Wednesday, April 24, 2013

Invading the Outback


Tomorrow, When the War Began (Tomorrow, #1)Tomorrow, When the War Began by John Marsden
My rating: 4 of 5 stars

A group of teens goes camping in the Australian bush for a weekend, and upon their return everyone they know has disappeared.

When Ellie and her friends return after a week of camping, they find that their families are missing and their empty town is being patrolled by strangers with machine guns. The teens are independent and capable (Ellie's family raises sheep and cattle, and her greatest contribution to the group's survival is being able to drive just about any kind of vehicle) and they quickly understand the stakes and make a plan to stay free and strike back.

Ellie realizes that she and the people she's known for most of her life are capable of more than they ever imagined. The jokester Homer becomes a capable leader, her friend Robyn proves heroic when she is most needed, and Ellie herself discovers that under pressure she has the necessary courage.

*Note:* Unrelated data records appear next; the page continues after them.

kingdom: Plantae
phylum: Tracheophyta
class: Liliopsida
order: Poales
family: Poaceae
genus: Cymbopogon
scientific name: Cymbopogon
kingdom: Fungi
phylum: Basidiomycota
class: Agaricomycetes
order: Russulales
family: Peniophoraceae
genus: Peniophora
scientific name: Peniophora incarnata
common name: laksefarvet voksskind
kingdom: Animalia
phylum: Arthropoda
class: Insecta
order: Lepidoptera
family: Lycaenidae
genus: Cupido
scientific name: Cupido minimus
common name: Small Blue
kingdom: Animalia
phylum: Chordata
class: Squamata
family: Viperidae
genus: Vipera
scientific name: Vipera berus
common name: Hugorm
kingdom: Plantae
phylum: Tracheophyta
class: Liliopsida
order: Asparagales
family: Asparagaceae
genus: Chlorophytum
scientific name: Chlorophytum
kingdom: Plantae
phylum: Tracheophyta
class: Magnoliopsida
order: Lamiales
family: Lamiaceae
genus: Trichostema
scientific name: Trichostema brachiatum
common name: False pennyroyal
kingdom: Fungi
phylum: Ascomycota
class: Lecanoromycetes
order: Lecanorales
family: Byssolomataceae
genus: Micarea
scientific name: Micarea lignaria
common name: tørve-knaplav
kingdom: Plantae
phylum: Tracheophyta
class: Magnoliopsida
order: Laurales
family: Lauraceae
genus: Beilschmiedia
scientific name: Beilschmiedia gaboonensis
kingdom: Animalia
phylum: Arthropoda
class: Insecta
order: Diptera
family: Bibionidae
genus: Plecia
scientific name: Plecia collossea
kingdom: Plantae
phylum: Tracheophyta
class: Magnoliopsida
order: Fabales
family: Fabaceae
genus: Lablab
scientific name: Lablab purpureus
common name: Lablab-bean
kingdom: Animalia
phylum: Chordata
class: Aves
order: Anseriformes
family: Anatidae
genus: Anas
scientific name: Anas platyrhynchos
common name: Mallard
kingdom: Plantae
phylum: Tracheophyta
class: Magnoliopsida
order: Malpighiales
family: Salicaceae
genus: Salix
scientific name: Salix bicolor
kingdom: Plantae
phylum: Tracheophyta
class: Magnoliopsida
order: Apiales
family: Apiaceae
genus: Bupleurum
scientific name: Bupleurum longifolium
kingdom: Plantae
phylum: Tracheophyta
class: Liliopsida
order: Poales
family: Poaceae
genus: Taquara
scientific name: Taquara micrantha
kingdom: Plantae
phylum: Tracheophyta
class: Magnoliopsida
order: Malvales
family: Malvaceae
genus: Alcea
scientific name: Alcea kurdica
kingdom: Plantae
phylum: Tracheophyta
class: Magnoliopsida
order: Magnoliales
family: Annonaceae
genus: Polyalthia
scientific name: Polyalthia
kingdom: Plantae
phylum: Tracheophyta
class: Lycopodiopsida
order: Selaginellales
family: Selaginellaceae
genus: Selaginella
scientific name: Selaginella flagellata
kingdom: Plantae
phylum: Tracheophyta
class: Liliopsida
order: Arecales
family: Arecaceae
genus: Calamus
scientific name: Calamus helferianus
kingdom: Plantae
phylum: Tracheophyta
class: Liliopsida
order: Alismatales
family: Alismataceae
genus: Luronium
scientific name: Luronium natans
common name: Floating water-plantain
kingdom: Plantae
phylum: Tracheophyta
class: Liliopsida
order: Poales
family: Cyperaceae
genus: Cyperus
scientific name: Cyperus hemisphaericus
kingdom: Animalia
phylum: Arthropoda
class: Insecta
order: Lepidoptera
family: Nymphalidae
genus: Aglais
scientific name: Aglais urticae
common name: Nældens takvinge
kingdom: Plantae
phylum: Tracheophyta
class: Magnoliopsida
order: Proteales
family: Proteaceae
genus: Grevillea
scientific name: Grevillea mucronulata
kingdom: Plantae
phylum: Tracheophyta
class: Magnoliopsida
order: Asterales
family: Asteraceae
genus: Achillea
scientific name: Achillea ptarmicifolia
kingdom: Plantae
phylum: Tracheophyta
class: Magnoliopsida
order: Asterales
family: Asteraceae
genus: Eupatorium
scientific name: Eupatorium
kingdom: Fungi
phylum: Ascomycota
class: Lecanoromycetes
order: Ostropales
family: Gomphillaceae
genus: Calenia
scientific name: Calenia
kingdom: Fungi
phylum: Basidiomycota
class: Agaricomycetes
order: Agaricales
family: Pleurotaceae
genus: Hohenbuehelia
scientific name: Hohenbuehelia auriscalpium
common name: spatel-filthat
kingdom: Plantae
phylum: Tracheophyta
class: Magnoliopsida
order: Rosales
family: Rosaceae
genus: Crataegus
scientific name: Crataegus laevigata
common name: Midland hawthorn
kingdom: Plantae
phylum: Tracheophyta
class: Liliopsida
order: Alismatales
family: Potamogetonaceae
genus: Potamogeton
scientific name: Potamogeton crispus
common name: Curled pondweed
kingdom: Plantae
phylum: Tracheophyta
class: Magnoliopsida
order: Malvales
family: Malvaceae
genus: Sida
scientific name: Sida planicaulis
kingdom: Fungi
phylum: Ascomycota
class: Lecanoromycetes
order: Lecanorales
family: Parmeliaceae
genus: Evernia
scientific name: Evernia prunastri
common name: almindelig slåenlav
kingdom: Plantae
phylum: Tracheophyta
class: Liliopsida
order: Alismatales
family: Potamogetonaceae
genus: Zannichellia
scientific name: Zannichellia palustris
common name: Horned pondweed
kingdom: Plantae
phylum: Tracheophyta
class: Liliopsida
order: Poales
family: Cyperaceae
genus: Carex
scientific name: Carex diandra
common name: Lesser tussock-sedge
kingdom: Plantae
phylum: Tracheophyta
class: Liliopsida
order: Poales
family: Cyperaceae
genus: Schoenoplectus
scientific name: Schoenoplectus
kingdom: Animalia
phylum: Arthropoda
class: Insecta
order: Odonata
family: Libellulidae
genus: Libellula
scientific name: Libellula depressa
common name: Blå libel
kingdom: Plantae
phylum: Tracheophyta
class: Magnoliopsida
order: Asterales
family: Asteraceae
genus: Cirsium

There are tense moments, romantic ones, and a few philosophical interludes that frankly bugged me (I would be considerably less understanding of a people who staged a violent invasion aimed at stealing my homeland, and less worried about killing people who tried to kill me - but maybe I've seen Red Dawn too often). Worst of all, there are sequels, which means I'm going to have to read six more books to find out what happens next!

I listened to this on audiobook, and the narrator was an Australian woman whose accent was great to listen to, and whose voice acting embodied Ellie just right.

For anyone who loved Z is for Zachariah by Robert C. O'Brien (namechecked by the teens of the book) or Hatchet by Gary Paulsen. The first of the Tomorrow series.